Characteristics of UV-induced repair patches relative to the nuclear skeleton in human fibroblasts.

We have tried to characterize the nucleotide excision repair (NER) events associated with the nuclear skeleton in both repair-proficient and repair-deficient human cell lines following UV irradiation. The repair patches were labelled with biotin-16-dUTP and the repair sites were visualized by fluorescence microscopy using fluorescence-conjugated antibodies to biotin. The intensities of repair labelling measured for the three human cell lines of normal, xeroderma pigmentosum group C (XP-C) and Cockayne syndrome group B (CS-B) are in good agreement with their known repair capabilities.

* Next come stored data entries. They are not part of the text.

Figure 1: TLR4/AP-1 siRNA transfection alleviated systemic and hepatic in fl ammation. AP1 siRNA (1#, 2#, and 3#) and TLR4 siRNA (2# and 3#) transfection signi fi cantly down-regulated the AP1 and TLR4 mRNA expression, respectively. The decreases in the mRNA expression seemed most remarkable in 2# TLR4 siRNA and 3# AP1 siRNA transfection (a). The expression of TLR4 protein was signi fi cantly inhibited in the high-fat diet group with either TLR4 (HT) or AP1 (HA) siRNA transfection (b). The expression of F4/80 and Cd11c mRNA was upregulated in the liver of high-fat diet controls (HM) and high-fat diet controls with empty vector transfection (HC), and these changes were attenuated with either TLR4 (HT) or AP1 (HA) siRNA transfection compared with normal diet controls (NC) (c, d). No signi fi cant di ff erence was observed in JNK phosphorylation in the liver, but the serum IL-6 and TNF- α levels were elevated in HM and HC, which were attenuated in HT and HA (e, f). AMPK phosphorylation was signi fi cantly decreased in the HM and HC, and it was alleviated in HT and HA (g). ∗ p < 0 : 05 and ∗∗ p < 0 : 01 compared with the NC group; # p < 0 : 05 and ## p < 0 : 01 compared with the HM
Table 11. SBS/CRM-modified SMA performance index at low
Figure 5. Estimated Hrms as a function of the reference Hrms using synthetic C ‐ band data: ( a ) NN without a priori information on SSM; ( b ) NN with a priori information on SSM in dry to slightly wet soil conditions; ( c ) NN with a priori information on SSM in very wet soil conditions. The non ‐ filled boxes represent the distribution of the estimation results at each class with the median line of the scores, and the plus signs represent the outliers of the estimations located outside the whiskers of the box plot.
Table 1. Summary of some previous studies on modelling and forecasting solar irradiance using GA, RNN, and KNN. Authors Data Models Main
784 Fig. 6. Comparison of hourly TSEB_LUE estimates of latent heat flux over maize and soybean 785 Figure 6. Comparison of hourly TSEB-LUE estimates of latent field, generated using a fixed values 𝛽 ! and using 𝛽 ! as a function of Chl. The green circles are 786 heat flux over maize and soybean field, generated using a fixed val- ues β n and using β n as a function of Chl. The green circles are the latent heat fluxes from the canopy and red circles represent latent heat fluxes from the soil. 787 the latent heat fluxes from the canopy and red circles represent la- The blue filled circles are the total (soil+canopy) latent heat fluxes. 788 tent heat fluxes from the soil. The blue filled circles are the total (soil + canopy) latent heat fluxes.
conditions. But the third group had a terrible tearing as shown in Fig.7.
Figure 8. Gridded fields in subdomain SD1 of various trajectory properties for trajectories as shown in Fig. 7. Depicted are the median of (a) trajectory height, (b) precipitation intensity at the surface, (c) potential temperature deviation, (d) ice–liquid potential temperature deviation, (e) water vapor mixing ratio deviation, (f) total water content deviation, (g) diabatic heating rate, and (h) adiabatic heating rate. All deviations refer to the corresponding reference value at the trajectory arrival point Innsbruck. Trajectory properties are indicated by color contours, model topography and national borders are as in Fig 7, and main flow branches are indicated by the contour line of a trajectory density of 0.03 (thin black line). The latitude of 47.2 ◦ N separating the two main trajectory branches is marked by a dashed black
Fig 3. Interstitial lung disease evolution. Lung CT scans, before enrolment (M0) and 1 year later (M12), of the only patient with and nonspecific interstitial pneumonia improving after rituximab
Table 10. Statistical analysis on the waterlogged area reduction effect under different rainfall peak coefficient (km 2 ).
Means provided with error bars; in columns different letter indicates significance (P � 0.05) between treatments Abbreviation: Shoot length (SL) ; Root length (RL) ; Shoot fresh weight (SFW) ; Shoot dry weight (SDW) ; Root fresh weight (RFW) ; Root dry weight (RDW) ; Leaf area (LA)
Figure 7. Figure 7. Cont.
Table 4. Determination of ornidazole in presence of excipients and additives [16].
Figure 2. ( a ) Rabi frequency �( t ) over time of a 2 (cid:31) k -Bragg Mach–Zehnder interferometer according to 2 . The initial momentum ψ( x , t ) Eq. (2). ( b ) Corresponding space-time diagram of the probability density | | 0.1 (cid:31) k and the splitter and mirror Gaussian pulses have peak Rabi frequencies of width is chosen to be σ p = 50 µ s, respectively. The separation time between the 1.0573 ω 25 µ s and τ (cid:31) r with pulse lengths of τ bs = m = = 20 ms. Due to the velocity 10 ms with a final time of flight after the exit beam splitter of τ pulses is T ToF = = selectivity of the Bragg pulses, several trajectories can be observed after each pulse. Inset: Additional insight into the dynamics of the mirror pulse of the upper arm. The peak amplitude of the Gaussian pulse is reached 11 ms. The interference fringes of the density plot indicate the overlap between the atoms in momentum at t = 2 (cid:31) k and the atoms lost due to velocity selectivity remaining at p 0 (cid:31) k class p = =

Digestion of nuclei with DNase I markedly solubilized the repair patches in normal (3-fold reduction after 1 h post-UV incubation) and transcription-coupled repair (TCR)-defective Cockayne syndrome cells (6-fold reduction after 1 h post-UV incubation). The intensity of repair labelling remained the same in TCR-proficient XP-C cells after DNase I digestion, indicating that the repair events mediated by the TCR pathway are tightly associated with the nuclear skeleton. Treatment with ammonium sulphate after DNase I digestion further reduced the intensity of repair patches in both normal and Cockayne syndrome cells, but not in XP-C cells. The tight association of repair patches generated by the TCR pathway with the nucleoskeleton in XP-C cells reinforces the concept of functional compartmentalization of the nucleus, where NER is highly heterogeneous.